Data entries
"""
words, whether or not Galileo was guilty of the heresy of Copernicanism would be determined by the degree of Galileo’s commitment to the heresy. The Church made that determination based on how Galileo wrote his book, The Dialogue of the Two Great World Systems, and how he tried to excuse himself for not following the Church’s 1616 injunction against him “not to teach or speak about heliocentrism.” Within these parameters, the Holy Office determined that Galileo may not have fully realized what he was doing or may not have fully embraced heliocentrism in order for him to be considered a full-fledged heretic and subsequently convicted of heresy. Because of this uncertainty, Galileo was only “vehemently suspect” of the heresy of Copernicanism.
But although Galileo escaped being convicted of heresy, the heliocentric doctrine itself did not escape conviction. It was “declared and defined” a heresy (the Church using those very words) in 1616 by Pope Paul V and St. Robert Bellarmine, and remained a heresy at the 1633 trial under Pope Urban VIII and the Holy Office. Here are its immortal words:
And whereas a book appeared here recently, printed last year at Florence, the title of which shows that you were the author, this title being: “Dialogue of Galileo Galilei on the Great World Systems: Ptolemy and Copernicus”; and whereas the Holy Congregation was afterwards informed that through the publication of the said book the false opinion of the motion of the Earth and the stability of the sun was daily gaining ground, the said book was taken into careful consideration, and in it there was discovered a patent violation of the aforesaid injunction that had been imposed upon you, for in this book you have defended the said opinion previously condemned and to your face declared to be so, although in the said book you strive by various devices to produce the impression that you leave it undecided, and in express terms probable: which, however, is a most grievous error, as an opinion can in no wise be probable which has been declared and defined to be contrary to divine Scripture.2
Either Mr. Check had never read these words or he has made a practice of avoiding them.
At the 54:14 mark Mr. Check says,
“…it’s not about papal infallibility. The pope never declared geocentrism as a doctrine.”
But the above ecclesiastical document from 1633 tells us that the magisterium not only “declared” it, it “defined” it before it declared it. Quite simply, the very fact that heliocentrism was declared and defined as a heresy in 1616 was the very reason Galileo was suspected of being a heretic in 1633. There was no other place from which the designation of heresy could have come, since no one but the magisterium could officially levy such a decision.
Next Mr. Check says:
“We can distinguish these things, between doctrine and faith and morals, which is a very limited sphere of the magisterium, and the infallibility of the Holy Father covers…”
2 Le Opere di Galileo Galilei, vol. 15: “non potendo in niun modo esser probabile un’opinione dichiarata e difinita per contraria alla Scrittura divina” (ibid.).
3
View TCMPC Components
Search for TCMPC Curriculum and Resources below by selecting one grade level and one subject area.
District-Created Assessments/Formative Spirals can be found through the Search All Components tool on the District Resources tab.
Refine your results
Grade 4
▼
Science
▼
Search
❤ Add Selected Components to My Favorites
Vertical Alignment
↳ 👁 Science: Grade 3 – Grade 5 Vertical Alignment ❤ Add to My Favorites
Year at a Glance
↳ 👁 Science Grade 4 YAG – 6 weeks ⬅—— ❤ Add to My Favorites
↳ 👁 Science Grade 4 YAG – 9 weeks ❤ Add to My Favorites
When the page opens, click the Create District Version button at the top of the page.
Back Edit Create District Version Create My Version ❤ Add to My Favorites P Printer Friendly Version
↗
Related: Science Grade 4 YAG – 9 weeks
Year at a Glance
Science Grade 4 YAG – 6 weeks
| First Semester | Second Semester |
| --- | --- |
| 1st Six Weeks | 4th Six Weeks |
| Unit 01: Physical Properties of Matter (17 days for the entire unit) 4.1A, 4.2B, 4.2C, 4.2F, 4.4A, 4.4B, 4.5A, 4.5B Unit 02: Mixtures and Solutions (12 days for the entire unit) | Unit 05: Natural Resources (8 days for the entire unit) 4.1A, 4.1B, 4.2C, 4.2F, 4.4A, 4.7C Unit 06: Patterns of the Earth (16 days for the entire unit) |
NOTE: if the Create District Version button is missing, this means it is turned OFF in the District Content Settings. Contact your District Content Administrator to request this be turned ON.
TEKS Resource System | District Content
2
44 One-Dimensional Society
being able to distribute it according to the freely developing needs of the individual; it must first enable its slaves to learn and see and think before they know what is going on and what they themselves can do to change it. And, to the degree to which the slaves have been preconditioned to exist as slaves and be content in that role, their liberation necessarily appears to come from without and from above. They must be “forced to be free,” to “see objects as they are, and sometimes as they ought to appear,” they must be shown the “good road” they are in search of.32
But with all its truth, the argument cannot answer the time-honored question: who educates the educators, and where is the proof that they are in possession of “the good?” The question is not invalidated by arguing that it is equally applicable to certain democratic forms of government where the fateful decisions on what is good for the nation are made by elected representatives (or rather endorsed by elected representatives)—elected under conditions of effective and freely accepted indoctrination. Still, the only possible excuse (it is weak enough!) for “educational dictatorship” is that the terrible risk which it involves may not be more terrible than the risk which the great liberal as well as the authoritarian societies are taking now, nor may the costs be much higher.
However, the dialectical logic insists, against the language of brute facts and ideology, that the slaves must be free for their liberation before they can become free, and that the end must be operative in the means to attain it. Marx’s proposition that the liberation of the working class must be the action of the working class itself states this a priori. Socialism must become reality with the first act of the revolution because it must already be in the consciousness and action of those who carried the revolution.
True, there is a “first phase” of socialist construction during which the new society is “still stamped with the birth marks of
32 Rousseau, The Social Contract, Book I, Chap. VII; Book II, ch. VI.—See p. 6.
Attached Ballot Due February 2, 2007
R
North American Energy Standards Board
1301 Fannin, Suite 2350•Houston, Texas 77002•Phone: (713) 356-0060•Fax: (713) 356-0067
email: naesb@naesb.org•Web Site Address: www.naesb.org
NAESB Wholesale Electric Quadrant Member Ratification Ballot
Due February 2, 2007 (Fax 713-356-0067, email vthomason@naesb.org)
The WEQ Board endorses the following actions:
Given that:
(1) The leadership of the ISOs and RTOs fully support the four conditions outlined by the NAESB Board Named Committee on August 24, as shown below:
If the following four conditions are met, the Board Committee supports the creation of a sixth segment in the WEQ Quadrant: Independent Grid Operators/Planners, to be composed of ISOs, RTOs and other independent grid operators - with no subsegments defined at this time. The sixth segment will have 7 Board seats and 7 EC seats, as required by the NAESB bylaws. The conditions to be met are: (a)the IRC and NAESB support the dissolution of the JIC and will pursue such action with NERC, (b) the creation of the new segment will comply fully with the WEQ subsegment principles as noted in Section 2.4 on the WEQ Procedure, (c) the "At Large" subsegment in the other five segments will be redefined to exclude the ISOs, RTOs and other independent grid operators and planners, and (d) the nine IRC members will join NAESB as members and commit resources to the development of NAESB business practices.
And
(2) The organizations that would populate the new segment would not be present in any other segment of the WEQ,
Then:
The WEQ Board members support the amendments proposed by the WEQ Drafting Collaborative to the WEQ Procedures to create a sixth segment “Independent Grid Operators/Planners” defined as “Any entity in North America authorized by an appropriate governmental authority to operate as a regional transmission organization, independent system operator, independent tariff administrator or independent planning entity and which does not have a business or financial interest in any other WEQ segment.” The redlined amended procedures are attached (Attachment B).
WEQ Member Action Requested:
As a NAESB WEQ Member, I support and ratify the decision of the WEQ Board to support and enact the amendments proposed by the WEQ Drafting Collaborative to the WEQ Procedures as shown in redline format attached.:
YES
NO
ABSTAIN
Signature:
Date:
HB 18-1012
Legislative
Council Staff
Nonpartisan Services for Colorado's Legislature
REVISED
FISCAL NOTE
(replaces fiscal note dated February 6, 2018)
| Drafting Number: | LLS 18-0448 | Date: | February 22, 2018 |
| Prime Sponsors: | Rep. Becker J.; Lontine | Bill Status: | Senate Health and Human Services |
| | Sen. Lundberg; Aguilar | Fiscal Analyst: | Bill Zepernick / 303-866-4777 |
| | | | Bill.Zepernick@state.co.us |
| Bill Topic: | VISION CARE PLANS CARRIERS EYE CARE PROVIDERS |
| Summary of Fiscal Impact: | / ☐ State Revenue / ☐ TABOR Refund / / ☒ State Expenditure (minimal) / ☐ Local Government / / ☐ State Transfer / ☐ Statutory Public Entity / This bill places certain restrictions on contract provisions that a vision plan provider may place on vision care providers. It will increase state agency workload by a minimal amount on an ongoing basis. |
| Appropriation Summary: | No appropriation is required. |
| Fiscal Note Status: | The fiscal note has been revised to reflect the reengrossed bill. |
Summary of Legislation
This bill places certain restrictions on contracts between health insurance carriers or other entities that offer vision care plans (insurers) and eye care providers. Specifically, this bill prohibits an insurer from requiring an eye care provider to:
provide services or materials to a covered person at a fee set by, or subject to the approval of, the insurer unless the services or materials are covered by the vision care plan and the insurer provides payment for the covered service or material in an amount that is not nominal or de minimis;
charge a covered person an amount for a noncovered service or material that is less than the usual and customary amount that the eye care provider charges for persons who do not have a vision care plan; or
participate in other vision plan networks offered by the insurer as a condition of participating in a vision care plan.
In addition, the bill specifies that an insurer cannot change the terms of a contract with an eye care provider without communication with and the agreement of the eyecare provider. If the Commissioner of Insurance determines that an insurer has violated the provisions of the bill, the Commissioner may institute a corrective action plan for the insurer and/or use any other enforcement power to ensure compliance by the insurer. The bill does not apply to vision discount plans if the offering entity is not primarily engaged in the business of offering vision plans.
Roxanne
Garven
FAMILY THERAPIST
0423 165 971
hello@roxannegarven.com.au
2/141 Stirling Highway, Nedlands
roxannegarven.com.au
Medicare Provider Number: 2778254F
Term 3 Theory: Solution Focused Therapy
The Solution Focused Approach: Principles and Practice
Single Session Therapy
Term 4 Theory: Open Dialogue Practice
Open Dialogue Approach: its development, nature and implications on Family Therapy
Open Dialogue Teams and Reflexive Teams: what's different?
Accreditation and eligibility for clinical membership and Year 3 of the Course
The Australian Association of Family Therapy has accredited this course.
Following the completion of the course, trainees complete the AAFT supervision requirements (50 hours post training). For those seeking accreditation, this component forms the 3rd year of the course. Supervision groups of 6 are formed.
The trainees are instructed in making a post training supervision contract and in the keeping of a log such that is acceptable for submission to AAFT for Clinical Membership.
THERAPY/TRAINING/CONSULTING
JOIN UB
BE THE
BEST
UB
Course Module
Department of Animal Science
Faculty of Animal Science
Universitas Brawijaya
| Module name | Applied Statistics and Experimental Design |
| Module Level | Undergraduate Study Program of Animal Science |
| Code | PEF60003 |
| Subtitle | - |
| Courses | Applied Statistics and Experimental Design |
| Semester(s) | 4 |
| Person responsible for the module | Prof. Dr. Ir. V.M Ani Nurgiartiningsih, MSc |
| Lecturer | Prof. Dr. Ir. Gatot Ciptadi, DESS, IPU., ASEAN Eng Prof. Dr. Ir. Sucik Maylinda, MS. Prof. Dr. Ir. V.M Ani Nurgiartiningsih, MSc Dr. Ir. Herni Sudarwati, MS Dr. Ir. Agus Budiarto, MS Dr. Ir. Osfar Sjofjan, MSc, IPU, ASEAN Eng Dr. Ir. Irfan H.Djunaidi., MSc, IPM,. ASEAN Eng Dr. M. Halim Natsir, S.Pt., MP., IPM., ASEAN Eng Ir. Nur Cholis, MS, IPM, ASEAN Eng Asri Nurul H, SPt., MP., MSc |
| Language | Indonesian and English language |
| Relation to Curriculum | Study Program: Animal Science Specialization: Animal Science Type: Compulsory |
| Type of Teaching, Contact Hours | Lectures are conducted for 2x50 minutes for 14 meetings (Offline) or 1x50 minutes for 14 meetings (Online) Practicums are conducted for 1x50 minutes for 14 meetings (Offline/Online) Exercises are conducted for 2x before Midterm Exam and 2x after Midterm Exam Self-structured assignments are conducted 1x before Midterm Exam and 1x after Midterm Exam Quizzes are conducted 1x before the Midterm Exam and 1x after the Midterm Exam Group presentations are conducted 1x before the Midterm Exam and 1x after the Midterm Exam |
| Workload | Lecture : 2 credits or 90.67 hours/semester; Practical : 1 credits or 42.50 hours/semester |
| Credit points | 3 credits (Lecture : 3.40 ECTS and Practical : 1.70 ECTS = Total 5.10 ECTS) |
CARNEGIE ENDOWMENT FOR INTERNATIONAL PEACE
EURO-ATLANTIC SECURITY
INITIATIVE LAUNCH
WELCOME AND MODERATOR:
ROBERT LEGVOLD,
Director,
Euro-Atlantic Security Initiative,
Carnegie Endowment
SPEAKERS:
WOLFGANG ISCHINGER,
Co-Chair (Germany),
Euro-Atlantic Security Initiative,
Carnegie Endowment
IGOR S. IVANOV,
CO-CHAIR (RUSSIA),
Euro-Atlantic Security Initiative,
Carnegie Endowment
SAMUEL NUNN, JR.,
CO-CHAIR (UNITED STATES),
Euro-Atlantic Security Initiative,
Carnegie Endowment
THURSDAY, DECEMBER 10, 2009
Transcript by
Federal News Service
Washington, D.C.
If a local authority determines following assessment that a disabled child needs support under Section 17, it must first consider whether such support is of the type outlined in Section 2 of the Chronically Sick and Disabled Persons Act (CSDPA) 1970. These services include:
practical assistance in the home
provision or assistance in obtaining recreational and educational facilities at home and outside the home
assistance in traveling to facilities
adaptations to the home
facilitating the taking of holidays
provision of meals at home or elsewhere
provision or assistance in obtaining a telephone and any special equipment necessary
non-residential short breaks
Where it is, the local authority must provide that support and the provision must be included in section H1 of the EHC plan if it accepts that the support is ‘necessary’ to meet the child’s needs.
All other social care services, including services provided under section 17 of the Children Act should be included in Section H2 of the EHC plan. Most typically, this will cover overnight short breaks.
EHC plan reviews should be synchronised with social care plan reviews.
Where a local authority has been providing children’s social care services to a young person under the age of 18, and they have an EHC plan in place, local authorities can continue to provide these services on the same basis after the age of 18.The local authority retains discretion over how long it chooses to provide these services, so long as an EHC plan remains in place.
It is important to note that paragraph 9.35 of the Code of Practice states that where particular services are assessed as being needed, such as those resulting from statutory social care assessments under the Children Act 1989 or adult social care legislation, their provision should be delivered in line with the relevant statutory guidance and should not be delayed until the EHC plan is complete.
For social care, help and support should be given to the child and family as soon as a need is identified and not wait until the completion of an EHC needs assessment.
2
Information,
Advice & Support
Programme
"""
WHAT IS REQUIRED
Nothing but the lines above from the one containing "Washington, D.C." through the one containing "EHC plan reviews" should appear in the answer, each repeated exactly.

FINISHED TASK
Washington, D.C.
If a local authority determines following assessment that a disabled child needs support under Section 17, it must first consider whether such support is of the type outlined in Section 2 of the Chronically Sick and Disabled Persons Act (CSDPA) 1970. These services include:
practical assistance in the home
provision or assistance in obtaining recreational and educational facilities at home and outside the home
assistance in traveling to facilities
adaptations to the home
facilitating the taking of holidays
provision of meals at home or elsewhere
provision or assistance in obtaining a telephone and any special equipment necessary
non-residential short breaks
Where it is, the local authority must provide that support and the provision must be included in section H1 of the EHC plan if it accepts that the support is ‘necessary’ to meet the child’s needs.
All other social care services, including services provided under section 17 of the Children Act should be included in Section H2 of the EHC plan. Most typically, this will cover overnight short breaks.
EHC plan reviews should be synchronised with social care plan reviews.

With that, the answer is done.